Thursday, March 20, 2008

Pausing

I have developed the habit of being still for a while in the morning and 'pausing'. I usually sit here and add some words to my blog and putter around on the computer for a while. But basically, my mind is freeflowing with the mornings thoughts and mapping out the day. It is a most enjoyable way to begin the day.

I had a very quiet babysitting day yesterday, so I puttered with The Book a lot. By last night, I knew there was nothing more I could add to The Book for the day. So I gladly put it all aside for the evening.

Time. I had so much of it, I was momentarily at a loss. Then I turned on a movie I had bought a few weeks ago and just sat back and enjoyed it.
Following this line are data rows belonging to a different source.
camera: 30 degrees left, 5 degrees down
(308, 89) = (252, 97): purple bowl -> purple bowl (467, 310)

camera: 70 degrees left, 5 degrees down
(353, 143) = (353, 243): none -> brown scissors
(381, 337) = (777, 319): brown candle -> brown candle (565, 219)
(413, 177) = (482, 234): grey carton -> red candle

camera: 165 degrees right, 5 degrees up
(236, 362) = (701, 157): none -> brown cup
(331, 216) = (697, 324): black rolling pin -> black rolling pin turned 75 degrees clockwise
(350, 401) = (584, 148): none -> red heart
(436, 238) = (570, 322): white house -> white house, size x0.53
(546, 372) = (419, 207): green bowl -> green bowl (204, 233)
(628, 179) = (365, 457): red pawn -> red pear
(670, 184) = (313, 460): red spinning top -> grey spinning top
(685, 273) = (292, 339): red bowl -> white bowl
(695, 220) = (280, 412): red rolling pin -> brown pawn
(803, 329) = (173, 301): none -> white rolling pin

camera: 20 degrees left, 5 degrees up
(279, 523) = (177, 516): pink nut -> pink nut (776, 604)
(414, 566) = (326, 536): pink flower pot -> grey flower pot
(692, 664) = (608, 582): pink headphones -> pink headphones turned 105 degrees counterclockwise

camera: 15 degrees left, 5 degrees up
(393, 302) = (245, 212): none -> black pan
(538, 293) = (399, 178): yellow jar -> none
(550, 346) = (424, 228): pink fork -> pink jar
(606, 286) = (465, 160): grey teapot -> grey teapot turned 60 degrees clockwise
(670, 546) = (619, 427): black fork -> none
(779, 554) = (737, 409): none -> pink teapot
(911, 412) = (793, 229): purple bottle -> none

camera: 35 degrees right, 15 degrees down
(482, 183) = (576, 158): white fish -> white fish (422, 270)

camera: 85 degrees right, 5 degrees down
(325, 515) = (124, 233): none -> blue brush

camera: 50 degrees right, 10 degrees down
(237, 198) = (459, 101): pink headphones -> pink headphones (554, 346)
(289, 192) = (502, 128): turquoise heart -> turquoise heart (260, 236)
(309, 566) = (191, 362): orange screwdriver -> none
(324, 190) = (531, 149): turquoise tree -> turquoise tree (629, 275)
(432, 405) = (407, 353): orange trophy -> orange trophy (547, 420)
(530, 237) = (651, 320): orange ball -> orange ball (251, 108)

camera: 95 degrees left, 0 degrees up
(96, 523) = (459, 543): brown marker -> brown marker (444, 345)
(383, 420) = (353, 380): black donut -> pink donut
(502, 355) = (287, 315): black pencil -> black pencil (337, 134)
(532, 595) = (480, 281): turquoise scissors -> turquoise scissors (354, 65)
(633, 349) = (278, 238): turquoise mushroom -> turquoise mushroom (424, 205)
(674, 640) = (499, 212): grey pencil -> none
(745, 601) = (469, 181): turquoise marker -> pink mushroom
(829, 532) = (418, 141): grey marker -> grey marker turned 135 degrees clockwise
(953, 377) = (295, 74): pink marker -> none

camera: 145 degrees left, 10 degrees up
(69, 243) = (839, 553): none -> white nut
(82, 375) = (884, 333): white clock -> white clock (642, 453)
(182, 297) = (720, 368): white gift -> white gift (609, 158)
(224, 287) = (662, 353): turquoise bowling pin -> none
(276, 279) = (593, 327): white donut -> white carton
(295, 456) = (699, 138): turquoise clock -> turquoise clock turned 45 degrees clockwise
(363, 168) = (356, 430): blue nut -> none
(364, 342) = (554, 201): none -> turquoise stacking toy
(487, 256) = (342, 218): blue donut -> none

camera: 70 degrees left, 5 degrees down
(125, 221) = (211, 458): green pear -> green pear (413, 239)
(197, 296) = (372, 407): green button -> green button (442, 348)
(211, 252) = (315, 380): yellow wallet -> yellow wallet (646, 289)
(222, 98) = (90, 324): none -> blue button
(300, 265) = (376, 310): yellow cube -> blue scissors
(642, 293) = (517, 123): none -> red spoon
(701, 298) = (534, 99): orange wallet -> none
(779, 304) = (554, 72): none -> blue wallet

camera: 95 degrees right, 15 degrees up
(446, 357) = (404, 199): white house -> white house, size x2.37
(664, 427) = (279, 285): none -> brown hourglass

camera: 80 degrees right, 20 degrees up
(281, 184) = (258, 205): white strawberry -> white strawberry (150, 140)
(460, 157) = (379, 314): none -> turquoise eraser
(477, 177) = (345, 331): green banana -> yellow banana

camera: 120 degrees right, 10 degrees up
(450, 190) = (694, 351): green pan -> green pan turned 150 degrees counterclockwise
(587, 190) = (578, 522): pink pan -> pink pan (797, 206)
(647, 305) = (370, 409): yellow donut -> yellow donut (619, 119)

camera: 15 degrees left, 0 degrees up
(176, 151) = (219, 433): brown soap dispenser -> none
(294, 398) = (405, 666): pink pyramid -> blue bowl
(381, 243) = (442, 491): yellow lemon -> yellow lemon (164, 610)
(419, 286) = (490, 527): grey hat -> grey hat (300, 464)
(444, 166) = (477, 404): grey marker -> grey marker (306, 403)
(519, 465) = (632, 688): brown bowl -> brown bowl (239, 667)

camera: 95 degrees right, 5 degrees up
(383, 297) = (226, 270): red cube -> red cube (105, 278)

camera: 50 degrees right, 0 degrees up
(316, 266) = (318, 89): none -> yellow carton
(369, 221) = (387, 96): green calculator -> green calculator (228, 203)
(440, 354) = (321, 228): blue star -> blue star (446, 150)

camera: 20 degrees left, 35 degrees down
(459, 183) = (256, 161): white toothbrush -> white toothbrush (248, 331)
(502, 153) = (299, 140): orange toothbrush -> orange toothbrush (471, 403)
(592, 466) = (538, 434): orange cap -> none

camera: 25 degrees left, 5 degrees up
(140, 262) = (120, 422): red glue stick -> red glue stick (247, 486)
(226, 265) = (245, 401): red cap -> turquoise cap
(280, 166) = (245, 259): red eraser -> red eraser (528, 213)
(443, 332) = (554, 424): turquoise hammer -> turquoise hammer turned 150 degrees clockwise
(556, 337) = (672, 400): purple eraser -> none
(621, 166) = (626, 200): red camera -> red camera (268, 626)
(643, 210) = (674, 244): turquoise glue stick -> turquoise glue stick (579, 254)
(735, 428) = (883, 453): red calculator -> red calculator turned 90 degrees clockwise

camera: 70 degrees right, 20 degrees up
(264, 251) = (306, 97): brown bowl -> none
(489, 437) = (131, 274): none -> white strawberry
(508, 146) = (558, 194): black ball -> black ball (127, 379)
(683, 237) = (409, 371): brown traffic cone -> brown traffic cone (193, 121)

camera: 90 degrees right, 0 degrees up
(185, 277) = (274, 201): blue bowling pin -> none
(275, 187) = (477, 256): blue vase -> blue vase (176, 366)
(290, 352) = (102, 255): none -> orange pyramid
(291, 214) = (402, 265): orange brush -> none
I can't begin to count the amount of interuptions I had, but for the most part I was able to keep my mind focused on the story and take it all in.

My Second Son worked on the bedroom we are redoing for a while and then we sat down and had a nice visit when he was done. It looked like he was going to run off, but I think it was good for both of us to take that moment to 'pause'.

Three entire days off. Wow! I've got tonight and tomorrow accounted for, but what I am truly hoping for is those moments to 'pause'. To sit and watch a movie (uninterupted) would be novel (but that is when I tend to fall asleep). I want to look at each chapter in The Book with a fresh eye and reword and rewrite a lot of them. That would be a good morning-job. My mind is fresher and the words come more easily in the morning. By late afternoon and evening, it is a strain. And you can tell, when you read it. Time to read a book. Time to do something with My Youngest. Time to just be still with life and reflect ... project ... and breathe. Time.

It has almost been a year since I propelled myself into a perpetual motion. I have gone from one project to the next to the next to the next. Some of those 'projects' were getting away from the city and spacing myself from my 'life'. Other 'projects' were inviting people back into my life, my home and arranging gatherings. It seems no matter what the project was, I reaped benefits that far exceeded what I could have ever expected. My life is back in balance. I have people back in my life - family and friends .... I have passion back in my life - writing and dancing ... I have a sense of giving and work back in balance. My family feels content. My heart is full. I am excited about waking up and facing the day ahead of me. I feel whole again.

It is the first day of spring today. And after this year of regrowth within, I feel ready to burst open in full bloom and savor the seasons ahead.